- Date: 26 September – 04 October
- Edition: 9th
- Draw: 32S / 16D
- Prize money: $100,000
- Surface: Hard
- Location: Tiburon, United States

Champions

Singles
- Tim Smyczek

Doubles
- Johan Brunström / Frederik Nielsen
- ← 2014 · Tiburon Challenger · 2016 →

= 2015 Tiburon Challenger =

The 2015 Tiburon Challenger was a professional tennis tournament played on outdoor hard courts. It was the ninth edition of the tournament which was part of the 2015 ATP Challenger Tour. It took place in Tiburon, United States between September 26 and October 4, 2015.

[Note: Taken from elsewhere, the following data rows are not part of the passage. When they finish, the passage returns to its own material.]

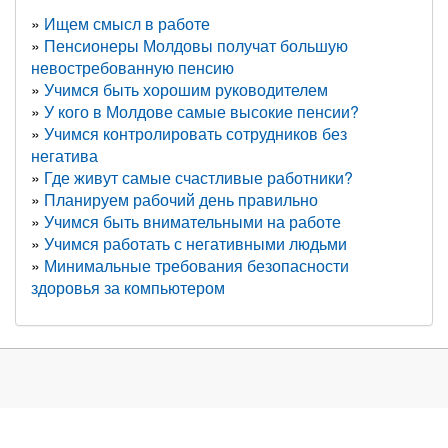
Ищем смысл в работе
Пенсионеры Молдовы получат большую
невостребованную пенсию
Учимся быть хорошим руководителем
У кого в Молдове самые высокие пенсии?
Учимся контролировать сотрудников без
негатива
Где живут самые счастливые работники?
Планируем рабочий день правильно
Учимся быть внимательными на работе
Учимся работать с негативными людьми
Минимальные требования безопасности
здоровья за компьютером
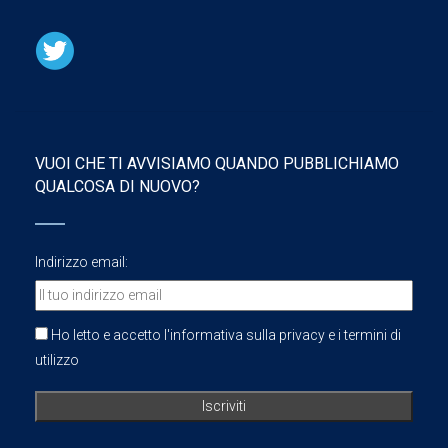
VUOI CHE TI AVVISIAMO QUANDO PUBBLICHIAMO
QUALCOSA DI NUOVO?
Indirizzo email:
Ho letto e accetto l'informativa sulla privacy e i termini di
utilizzo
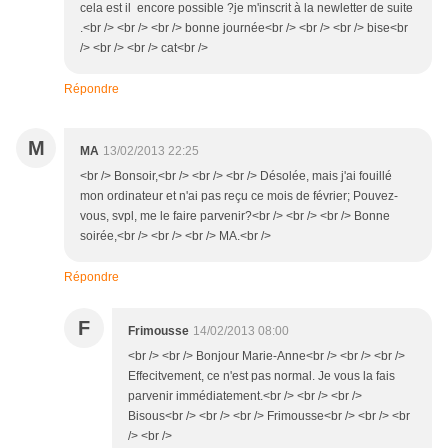
cela est il encore possible ?je m'inscrit à la newletter de suite
.<br /> <br /> <br /> bonne journée<br /> <br /> <br /> bise<br
/> <br /> <br /> cat<br />
Répondre
M
MA
13/02/2013 22:25
<br /> Bonsoir,<br /> <br /> <br /> Désolée, mais j'ai fouillé
mon ordinateur et n'ai pas reçu ce mois de février; Pouvez-
vous, svpl, me le faire parvenir?<br /> <br /> <br /> Bonne
soirée,<br /> <br /> <br /> MA.<br />
Répondre
F
Frimousse
14/02/2013 08:00
<br /> <br /> Bonjour Marie-Anne<br /> <br /> <br />
Effecitvement, ce n'est pas normal. Je vous la fais
parvenir immédiatement.<br /> <br /> <br />
Bisous<br /> <br /> <br /> Frimousse<br /> <br /> <br
/> <br />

==Singles main draw entrants==

===Seeds===

| Country | Player | Rank^{1} | Seed |
|---|---|---|---|
| USA | Denis Kudla | 76 | 1 |
| GBR | Kyle Edmund | 101 | 2 |
| USA | Tim Smyczek | 106 | 3 |
| GER | Dustin Brown | 107 | 4 |
| USA | Ryan Harrison | 116 | 5 |
| USA | Bjorn Fratangelo | 139 | 6 |
| SLO | Blaž Rola | 139 | 7 |
| USA | Jared Donaldson | 143 | 8 |

- ^{1} Rankings are as of September 21, 2015.

===Other entrants===
The following players received wildcards into the singles main draw:
- SWE André Göransson
- USA Chase Buchanan
- USA Deiton Baughman
- USA Mackenzie McDonald

The following players received entry into the singles main draw courtesy of a protected ranking:
- CAN Peter Polansky

The following players received entry into the singles main draw as a special exempt:
- USA Alex Kuznetsov

The following players received entry into the singles main draw as an alternate:
- BUL Dimitar Kutrovsky

The following players received entry from the qualifying draw:
- USA Dennis Nevolo
- SUI Henri Laaksonen
- USA Nicolas Meister
- USA Sekou Bangoura

==Champions==

===Singles===

- USA Tim Smyczek def. USA Denis Kudla, 1–6, 6–1, 7–6^{(9–7)}.

===Doubles===

- SWE Johan Brunström / DEN Frederik Nielsen def. AUS Carsten Ball / AUS Matt Reid, 7–6^{(7–2)}, 6–2.